Radiation Producing Machines

The University of California, San Francisco Office of Environmental Health and Safety (OEH&S) operates a Radiation Producing Machine Program. There are a variety of radiation producing machines that are used on campus for research and both diagnostic and therapeutic purposes in the medical centers. The purpose of the program is to ensure the safety of campus staff and researchers when using machines which produce ionizing radiation. The components of the program include:

  • Registration of radiation producing machines with the State of California.
  • Radiation safety tests of the machines as specified in the California Code of Regulations Title 17.
  • Shielding specification (plans review).
  • Shielding determination.
  • Investigation of incidents or injuries.
  • Training of staff as needed or requested.

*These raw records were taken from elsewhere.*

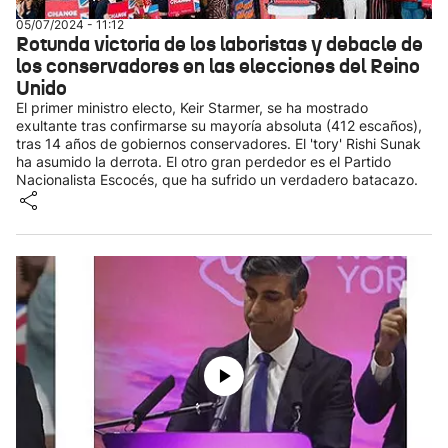
05/07/2024 - 11:12
Rotunda victoria de los laboristas y debacle de
los conservadores en las elecciones del Reino
Unido
El primer ministro electo, Keir Starmer, se ha mostrado
exultante tras confirmarse su mayoría absoluta (412 escaños),
tras 14 años de gobiernos conservadores. El 'tory' Rishi Sunak
ha asumido la derrota. El otro gran perdedor es el Partido
Nacionalista Escocés, que ha sufrido un verdadero batacazo.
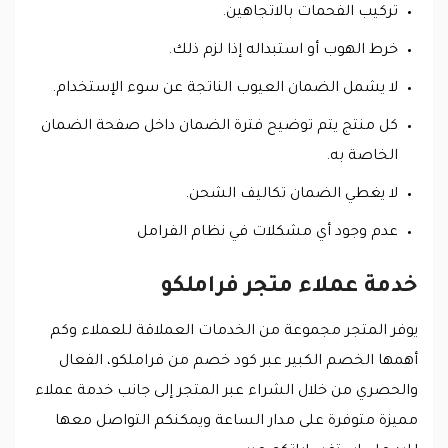
تركيب الفحمات بالاتجاهين.
خرط الهوب أو استبداله إذا لزم ذلك.
لا يشمل الضمان العيوب الناتجة عن سوء الإستخدام.
كل منتج يتم توضيح فترة الضمان داخل صفحة الضمان
الخاصة به.
لا يغطي الضمان تكاليف الشحن.
عدم وجود أي مشكلات في نظام الفرامل
خدمة عملاء متجر فراملكو
يوفر المتجر مجموعة من الخدمات العملاقة للعملاء وكم
أهمها الخصم الكبير عبر كود خصم من فراملكو، الفعال
والحصري من خلال الشراء عبر المتجر إلى جانب خدمة عملاء
مميزة متوفرة على مدار الساعة ويمكنكم التواصل معها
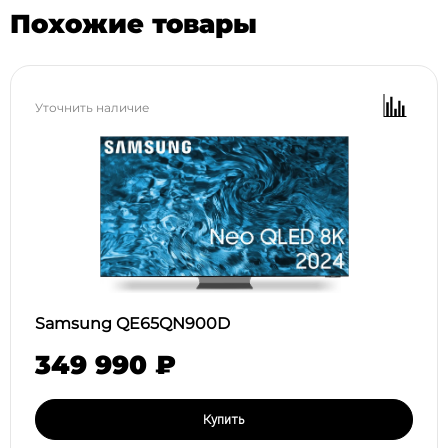
Похожие товары
Уточнить наличие
Samsung QE65QN900D
349 990 ₽
Купить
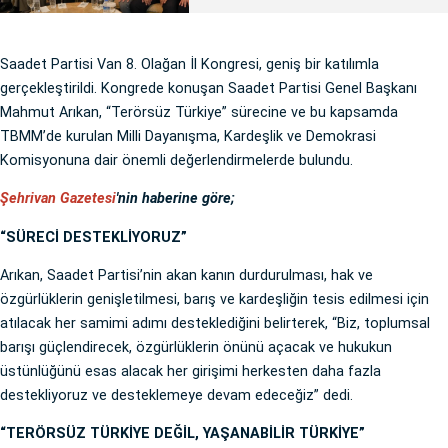
Saadet Partisi Van 8. Olağan İl Kongresi, geniş bir katılımla
gerçekleştirildi. Kongrede konuşan Saadet Partisi Genel Başkanı
Mahmut Arıkan, “Terörsüz Türkiye” sürecine ve bu kapsamda
TBMM’de kurulan Milli Dayanışma, Kardeşlik ve Demokrasi
Komisyonuna dair önemli değerlendirmelerde bulundu.
Şehrivan Gazetesi
'nin haberine göre;
“SÜRECİ DESTEKLİYORUZ”
Arıkan, Saadet Partisi’nin akan kanın durdurulması, hak ve
özgürlüklerin genişletilmesi, barış ve kardeşliğin tesis edilmesi için
atılacak her samimi adımı desteklediğini belirterek, “Biz, toplumsal
barışı güçlendirecek, özgürlüklerin önünü açacak ve hukukun
üstünlüğünü esas alacak her girişimi herkesten daha fazla
destekliyoruz ve desteklemeye devam edeceğiz” dedi.
“TERÖRSÜZ TÜRKİYE DEĞİL, YAŞANABİLİR TÜRKİYE”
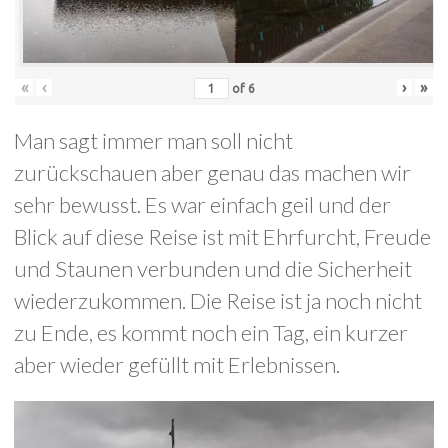
«
‹
›
»
of
6
Man sagt immer man soll nicht
zurückschauen aber genau das machen wir
sehr bewusst. Es war einfach geil und der
Blick auf diese Reise ist mit Ehrfurcht, Freude
und Staunen verbunden und die Sicherheit
wiederzukommen. Die Reise ist ja noch nicht
zu Ende, es kommt noch ein Tag, ein kurzer
aber wieder gefüllt mit Erlebnissen.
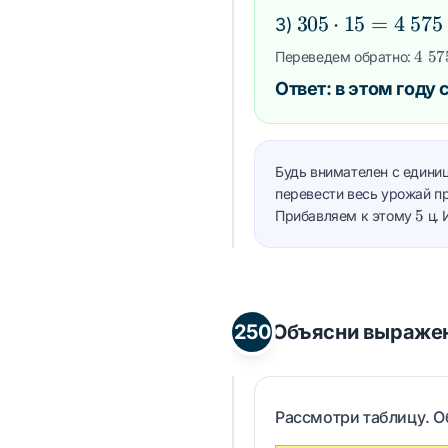
300
+
305
305
⋅
15
=
4
575
3)
5
\cdot
4\;5
4
57
Переведем обратно:
=
15 =
Ответ: в этом году
305
4\;575
Будь внимателен с едини
перевести весь урожай пр
5
5
Прибавляем к этому
ц. 
250
Объясни выражен
Рассмотри таблицу. О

The Office of Environmental Health and Safety is the office of record for the registration with the State of California for the Radiation Producing Machines. Any acquisition, transfer or removal of radiation producing machines should be made known to OEH&S by contacting the program specialists at 476-5303 or 502-5388. Machines that produce ionizing radiation which require registration include:

  • Diagnostic radiographic / fluoroscopic machines for clinical or research applications.
  • Computed tomographic machines.
  • Bone mineral densitometers.
  • Irradiators.
  • Cabinet x-ray machines for irradiation / imaging of samples.
  • Particle accelerators.
  • Analytical x-ray diffraction devices.
  • Electron microscopes.

Radiation Safety testing of radiation producing machines is performed at acquisition, relocation, after major repair or maintenance, and on an annual basis. When a machine has a significant repair or maintenance performed (change of tube, generator, collimators, etc.) contact OEH&S to schedule the safety testing at 476-5303 or 502-5388. Radiation safety testing of radiation producing machines includes:

  • The measurement of the x-ray potential energy versus the selected energy.
  • Timer accuracy.
  • Linearity of exposure.
  • Skin entrance exposure / rate of exposure.
  • Reproducibility of exposure.
  • Photo-timer operation.
  • Filtration.
  • Beam limitation accuracy.
  • Proper labels and postings.
  • Scatter radiation exposure measurements.